VG Bitburger Land stimmt Beteiligung an der Kommunalen Klärschlammverwertung zu

Klärschlammverwertung : Sonderwünsche werden im Bitburger Land nicht geduldet

Zum zweiten Mal hat Rat der VG Bitburger Land einer Beteiligung an der Kommunalen Klärschlammverwertung Region Trier zugestimmt.

(uhe) Es war ein Versuch. Der Versuch, die eigenen Interessen soweit wie möglich durchzusetzen oder zumindest zu schützen. Doch daraus ist nichts geworden. Weshalb der Verbandsgemeinderat (VG) Bitburger Land in seiner jüngsten Sitzung zunächst einen Beschluss der vorherigen Sitzung aufhob, um dann in gleicher Angelegenheit einen erneuten Beschluss zu fassen.

Darum geht es: Durch die Novelle der Klärschlamm- und der Düngeverordnung im Herbst 2017 haben sich die Rahmenbedingungen der landwirtschaftlichen Klärschlammverwertung verändert. Abwasserbetriebe benötigen jetzt höhere Lagerkapazitäten und für die gleiche Menge an Klärschlamm auch mehr Fläche, also Felder, auf denen der Schlamm verteilt werden kann. Vor diesem Hintergrund wurde mit Unterstützung des Landes das Klärschlammkonzept Region Trier ins Leben gerufen. Erklärtes Ziel ist es, Synergien zu nutzen und Kräfte zu bündeln, indem sich die kommunalen Abwasserbetriebe auf regionaler Ebene zusammenschließen und gemeinsam Strategien und Konzepte für die künftige Klärschlammverwertung zu entwickeln. Konkret vorgesehen ist dabei eine zentrale Verbrennungsanlage – das vor allem vor dem Hintergrund, dass in einigen Teilen der Region Trier die landwirtschaftlichen Flächen zur Ausbringung des Klärschlamms bereits jetzt oder in absehbarer Zeit nicht mehr ausreichen, der Klärschlamm also anders verwertet muss.

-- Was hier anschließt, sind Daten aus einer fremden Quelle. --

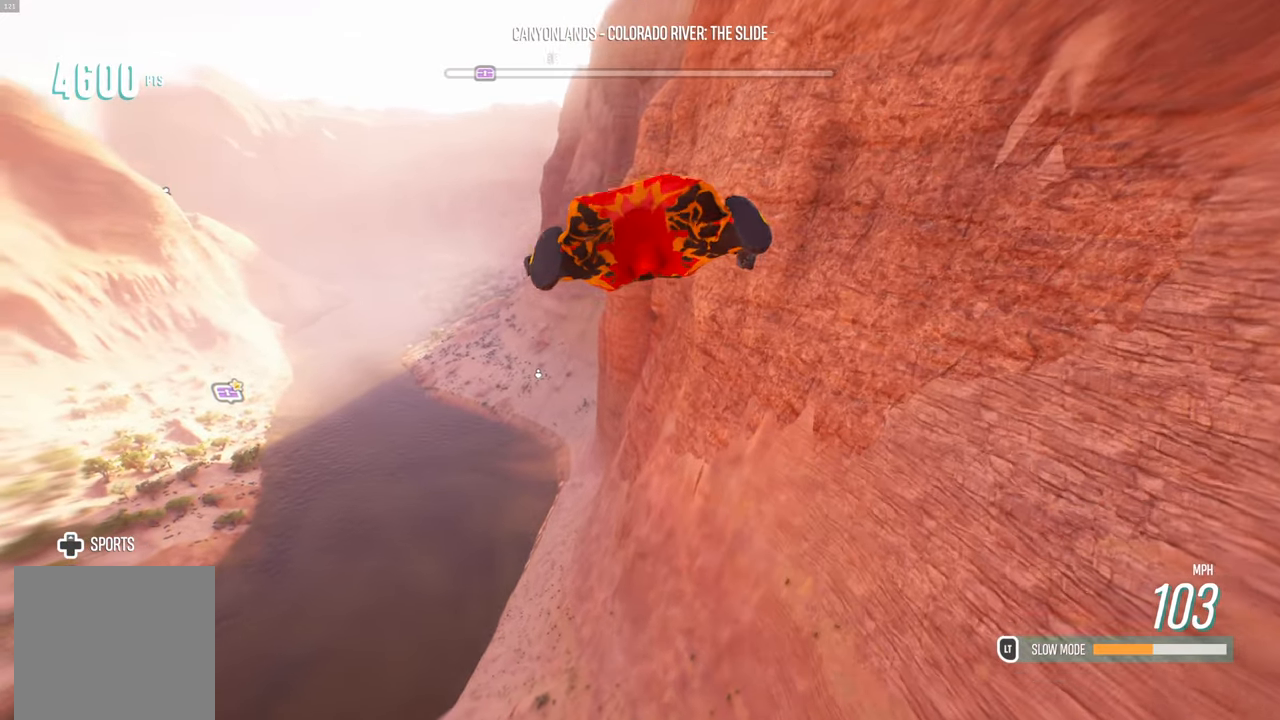
{"buttons": ["R2"], "left_stick": "down", "right_stick": "center", "events": []}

Im Bitburger Land jedoch gibt es derzeit noch ausreichend Flächen, auf denen der nährstoffreiche Schlamm ausgetragen kann. Und das ist auch der Grund, warum sich sowohl im Werkausschuss als auch im VG-Rat Widerstand gegen eine bedingungslose Beteiligung an der zwischenzeitlich als Anstalt des öffentlichen Rechts (AöR) gegründeten Kommunalen Klärschlammverwertung Region Trier (KRT) geregt hatte. Geäußert wurde die Sorge, dass die VG Bitburger Land durch einen Beitritt in die AöR eine Monoverbrennungsanlage mitfinanzieren muss, die sie so schnell noch gar nicht benötigt.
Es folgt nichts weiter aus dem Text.